| INPUT |
════════
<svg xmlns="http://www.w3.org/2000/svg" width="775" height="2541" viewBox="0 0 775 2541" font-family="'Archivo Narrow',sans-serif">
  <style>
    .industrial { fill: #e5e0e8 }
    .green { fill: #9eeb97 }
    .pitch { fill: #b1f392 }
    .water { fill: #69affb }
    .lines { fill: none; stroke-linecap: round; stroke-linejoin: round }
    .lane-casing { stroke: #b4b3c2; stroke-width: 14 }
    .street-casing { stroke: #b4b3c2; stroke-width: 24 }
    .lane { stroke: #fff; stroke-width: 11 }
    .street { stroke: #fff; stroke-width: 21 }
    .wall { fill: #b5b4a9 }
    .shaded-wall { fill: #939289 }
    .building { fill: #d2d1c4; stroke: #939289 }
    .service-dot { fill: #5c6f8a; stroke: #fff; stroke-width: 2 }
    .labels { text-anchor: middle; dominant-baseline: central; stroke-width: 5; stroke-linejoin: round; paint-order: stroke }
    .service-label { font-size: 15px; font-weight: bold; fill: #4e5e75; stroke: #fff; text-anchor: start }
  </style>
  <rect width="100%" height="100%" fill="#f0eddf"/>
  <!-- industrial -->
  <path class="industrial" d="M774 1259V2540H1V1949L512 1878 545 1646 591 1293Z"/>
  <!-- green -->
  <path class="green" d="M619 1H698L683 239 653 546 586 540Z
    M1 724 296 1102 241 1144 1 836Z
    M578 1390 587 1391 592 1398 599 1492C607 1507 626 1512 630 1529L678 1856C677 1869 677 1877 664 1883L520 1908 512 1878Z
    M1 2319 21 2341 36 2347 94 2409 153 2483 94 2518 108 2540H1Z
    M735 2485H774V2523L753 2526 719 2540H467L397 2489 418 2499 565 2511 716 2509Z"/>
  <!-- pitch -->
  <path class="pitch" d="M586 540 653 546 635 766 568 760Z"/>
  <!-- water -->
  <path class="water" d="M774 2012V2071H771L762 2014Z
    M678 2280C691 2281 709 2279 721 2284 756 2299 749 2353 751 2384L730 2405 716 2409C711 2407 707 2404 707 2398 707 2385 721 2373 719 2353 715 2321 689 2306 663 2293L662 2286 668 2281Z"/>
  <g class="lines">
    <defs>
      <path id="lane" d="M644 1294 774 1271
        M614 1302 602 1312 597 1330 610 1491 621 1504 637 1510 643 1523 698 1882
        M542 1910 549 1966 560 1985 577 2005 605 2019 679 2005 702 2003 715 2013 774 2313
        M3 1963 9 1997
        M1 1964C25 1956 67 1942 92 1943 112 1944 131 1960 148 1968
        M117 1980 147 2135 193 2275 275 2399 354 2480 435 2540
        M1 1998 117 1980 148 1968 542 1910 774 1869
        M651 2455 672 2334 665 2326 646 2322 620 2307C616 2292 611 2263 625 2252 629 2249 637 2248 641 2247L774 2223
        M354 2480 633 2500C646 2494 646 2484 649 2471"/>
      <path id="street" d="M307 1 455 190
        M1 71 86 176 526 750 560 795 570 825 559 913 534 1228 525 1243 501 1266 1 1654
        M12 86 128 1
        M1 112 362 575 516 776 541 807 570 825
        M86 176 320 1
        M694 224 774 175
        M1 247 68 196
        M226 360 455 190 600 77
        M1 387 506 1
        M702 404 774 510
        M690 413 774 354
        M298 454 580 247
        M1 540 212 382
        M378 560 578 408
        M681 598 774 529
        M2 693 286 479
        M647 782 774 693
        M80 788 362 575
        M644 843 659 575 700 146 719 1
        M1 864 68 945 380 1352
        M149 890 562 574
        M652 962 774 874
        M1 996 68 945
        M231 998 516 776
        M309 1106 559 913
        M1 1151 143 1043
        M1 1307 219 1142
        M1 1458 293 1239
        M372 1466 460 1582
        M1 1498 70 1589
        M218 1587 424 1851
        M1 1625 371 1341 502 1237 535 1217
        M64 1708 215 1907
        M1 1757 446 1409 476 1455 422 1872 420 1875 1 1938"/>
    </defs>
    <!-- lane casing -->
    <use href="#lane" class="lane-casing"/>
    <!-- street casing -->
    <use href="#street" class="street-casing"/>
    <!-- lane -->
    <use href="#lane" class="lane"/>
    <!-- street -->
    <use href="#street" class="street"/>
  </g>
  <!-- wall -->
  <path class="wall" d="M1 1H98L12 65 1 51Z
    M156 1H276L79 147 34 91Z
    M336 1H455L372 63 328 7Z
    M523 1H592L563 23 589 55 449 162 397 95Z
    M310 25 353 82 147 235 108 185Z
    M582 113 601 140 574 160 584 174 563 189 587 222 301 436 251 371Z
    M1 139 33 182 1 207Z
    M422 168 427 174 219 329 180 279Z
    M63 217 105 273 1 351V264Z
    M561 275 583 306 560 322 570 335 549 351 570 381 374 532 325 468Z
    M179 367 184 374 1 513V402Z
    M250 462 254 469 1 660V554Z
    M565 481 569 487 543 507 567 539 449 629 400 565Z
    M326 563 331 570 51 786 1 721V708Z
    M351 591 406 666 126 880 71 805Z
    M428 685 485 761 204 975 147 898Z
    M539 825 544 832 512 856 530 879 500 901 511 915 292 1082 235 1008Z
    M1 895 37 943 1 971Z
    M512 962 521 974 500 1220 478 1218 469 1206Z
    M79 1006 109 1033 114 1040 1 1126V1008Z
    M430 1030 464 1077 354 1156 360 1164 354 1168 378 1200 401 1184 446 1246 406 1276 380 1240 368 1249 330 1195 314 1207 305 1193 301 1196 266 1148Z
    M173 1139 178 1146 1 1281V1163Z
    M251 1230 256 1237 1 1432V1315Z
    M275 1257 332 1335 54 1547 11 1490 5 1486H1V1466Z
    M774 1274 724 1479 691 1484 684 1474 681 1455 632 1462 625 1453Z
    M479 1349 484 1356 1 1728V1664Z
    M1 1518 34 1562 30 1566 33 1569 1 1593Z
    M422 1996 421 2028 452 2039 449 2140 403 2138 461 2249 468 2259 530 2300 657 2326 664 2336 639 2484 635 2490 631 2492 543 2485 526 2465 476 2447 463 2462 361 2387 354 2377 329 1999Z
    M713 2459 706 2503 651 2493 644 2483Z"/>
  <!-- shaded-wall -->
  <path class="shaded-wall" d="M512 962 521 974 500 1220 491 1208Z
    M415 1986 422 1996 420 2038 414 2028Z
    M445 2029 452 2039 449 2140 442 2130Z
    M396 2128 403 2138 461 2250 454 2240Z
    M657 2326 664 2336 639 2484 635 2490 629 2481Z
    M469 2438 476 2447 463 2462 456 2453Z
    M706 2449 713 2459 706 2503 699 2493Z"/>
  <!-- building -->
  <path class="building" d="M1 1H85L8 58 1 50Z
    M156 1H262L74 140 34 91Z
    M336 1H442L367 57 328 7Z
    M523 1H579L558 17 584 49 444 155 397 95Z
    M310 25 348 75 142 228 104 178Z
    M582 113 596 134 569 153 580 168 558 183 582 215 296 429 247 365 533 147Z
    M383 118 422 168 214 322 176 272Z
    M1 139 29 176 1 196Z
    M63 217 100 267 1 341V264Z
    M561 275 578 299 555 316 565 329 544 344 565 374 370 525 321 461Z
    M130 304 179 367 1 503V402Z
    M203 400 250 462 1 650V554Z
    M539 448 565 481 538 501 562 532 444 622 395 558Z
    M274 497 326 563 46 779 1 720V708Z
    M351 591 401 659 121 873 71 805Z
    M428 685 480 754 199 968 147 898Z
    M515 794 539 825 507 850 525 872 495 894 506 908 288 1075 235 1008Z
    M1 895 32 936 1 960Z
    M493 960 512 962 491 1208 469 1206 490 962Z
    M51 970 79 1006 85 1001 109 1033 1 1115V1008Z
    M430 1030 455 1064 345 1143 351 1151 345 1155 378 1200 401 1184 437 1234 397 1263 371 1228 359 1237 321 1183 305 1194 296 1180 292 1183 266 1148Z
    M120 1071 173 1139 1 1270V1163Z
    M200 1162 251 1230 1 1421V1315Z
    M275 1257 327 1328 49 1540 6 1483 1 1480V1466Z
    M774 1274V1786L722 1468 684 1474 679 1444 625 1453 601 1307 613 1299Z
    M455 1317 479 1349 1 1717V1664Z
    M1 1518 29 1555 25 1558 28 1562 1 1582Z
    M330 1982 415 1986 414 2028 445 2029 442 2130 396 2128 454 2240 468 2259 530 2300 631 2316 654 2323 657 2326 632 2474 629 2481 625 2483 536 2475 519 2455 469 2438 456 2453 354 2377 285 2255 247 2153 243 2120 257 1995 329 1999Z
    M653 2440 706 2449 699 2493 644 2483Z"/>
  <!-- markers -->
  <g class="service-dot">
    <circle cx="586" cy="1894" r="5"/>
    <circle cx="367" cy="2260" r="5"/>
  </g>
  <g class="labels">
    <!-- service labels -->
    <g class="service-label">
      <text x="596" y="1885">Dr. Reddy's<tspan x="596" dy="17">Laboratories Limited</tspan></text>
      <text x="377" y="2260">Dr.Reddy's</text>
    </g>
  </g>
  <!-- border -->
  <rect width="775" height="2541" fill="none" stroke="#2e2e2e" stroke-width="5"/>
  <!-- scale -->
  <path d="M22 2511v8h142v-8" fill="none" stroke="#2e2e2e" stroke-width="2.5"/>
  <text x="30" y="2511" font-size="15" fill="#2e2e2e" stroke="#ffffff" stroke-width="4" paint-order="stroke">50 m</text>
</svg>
════════
| WHAT TO PRODUCE |
Repeat the entries above verbatim, but only from the line that has "<!-- industrial -->" down to the line that has "M1 724 296 1102 241 1144 1 836Z", inclusive.

| COMPLETED TASK |
  <!-- industrial -->
  <path class="industrial" d="M774 1259V2540H1V1949L512 1878 545 1646 591 1293Z"/>
  <!-- green -->
  <path class="green" d="M619 1H698L683 239 653 546 586 540Z
    M1 724 296 1102 241 1144 1 836Z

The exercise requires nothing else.